Cape Town’s mortuaries are filled to capacity, and authorities are scrambling to come up with solutions to the problem of not having adequate storage for the city’s bodies. The city is the 11th most dangerous in the world, and its increasing crime also adds to the high mortality rate.
During a tour of the Observatory Mortuary – which is already full despite construction still in progress – Professor Lorna Martin, Head of the Forensic Pathology Service in the Western Cape, said the high number of murders in Cape Town means there may not be enough pathology staff to accommodate all new arrivals. The new facility, costing R281-million, will be double the size of the existing mortuary in Salt River. The Western Cape Government Department of Health and the Department of Transport and Public Works have partnered on this project, which will open in January 2020.

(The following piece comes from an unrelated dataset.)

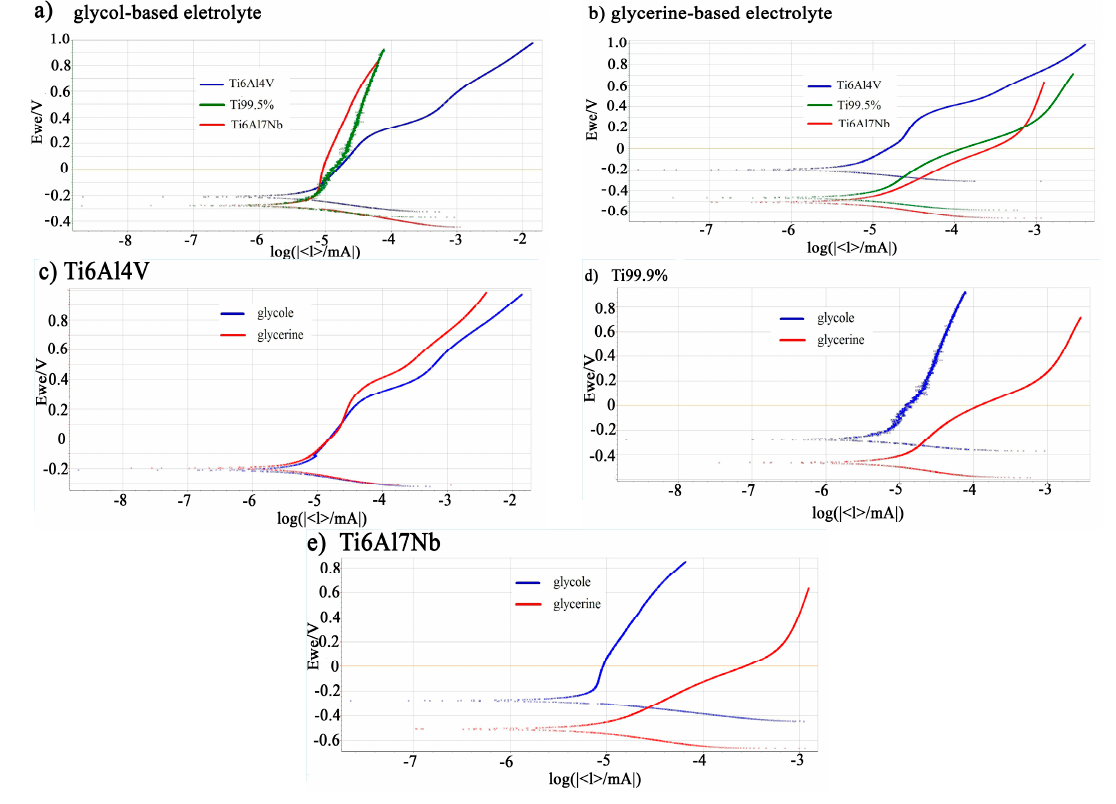
Figure 3. Polarization curves measured in glycol-based ( a ) and glycerine-based ( b ) electrolyte. The polarization curves for individual alloy composition: Ti6Al4V ( c ), Ti 99.5% ( d ), and Ti6Al7Nb ( e ).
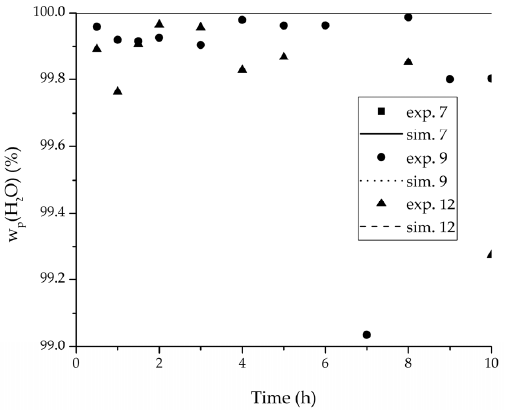
Figure 11. Experimental water mass fractions (feed) over time for three experiments used for the validation of the permeance function for ethyl acetate/water compared with the corresponding simulation result.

Speaking to CapeTalk, the South African Cemetries Association (SACA) said that as the country’s population is estimated to be 57-million people, and the same number of graves will be needed in the next 50 to 80 years.
SACA is a non-profit organisation registered with the Department of Social Development. It plays a pivotal role in entrenching the goals/objectives of making South Africa a dynamic world-class country.
“We, therefore, encourage municipalities, organisations and institutions to support and partner with our initiatives which are driven by sustainable development principles to achieve the goals of a better South Africa,” it said.
Its goal is to promote continuous improvement in the delivery of cemetery and crematoria services to all communities through South Africa.
“The issue is huge and we are running out of space very fast and the biggest cause or factor is population growth. We have seen a population explosion and it has basically taken the history of mankind,” Pepe Dass, SACA Chairman said to CapeTalk. “Over a period of time in lots of municipalities, there has been a tendency to bury a family member in a grave that has been used and that has the effect of bringing families together.”
Dass proposed that more families look at cremation and multi-use graves as an alternative. Multi-use graves are those that are usually dug at six-feet deep, and can accommodate two coffins buried atop one another.
“What needs to happen is that the response to this challenge has to be the same way that we responded to other challenges like HIV,” Dass added. “We need to have an active campaign informing people of the challenges and informing them of the alternatives.”